Fair Representation in Parliamentary Summaries: Measuring and Mitigating Inclusion Bias
- HILM
The The use of Large language models (LLMs) to summarise parliamentary proceedings presents a promising means of increasing the accessibility of democratic participation. However, as these systems increasingly mediate access to political information -- filtering and framing content before it reaches users -- there are important fairness considerations to address. In this work, we evaluate 5 LLMs (both proprietary and open-weight) in the summarisation of plenary debates from the European Parliament to investigate the representational biases that emerge in this context. We develop an attribution-aware evaluation framework to measure speaker-level inclusion and mis-representation in debate summaries.

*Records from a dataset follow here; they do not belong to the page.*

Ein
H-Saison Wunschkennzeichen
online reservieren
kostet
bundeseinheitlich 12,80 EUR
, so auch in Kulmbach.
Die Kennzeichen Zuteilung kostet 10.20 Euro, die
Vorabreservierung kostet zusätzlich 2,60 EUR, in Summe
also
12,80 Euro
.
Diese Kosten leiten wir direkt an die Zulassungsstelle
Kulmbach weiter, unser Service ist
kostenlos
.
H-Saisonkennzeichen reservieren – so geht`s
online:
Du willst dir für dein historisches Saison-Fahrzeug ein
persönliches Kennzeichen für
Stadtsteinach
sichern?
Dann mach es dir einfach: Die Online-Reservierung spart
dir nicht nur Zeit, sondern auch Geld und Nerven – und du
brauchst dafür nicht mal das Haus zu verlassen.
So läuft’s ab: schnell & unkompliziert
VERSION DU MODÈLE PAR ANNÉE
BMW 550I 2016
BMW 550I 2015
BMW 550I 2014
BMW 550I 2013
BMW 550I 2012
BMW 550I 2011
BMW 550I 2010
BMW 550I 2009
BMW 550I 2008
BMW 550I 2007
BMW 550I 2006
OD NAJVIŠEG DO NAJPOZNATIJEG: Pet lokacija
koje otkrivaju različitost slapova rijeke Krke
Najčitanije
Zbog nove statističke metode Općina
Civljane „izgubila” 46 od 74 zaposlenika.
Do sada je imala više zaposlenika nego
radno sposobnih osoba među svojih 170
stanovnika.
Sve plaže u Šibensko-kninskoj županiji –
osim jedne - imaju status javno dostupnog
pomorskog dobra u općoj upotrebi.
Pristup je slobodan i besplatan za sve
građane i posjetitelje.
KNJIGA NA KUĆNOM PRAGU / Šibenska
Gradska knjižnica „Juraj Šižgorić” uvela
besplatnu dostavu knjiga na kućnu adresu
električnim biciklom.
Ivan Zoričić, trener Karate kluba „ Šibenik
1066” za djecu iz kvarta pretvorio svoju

Across all models and experiments, we find that speakers are less accurately represented in the final summary on the basis of (i) their speaking-order (speeches in the middle of the debate were systematically excluded), (ii) language spoken (non-English speakers were less faithfully represented), and (iii) political affiliations (better outcomes for left-of-centre parties). We further show how biases in these contexts can be decomposed to distinguish inclusion bias (systematic omission) from hallucination bias (systematic misrepresentation), and explore the effect of different mitigation strategies. Prompting strategies do not affect these biases. Instead, we propose a hierarchical summarisation method that decomposes the task into simpler extraction and aggregation steps, which we show significantly improves the positional/speaking-order bias across all models. These findings underscore the need for domain-sensitive evaluation metrics and ethical oversight in the deployment of LLMs for multilingual democratic applications.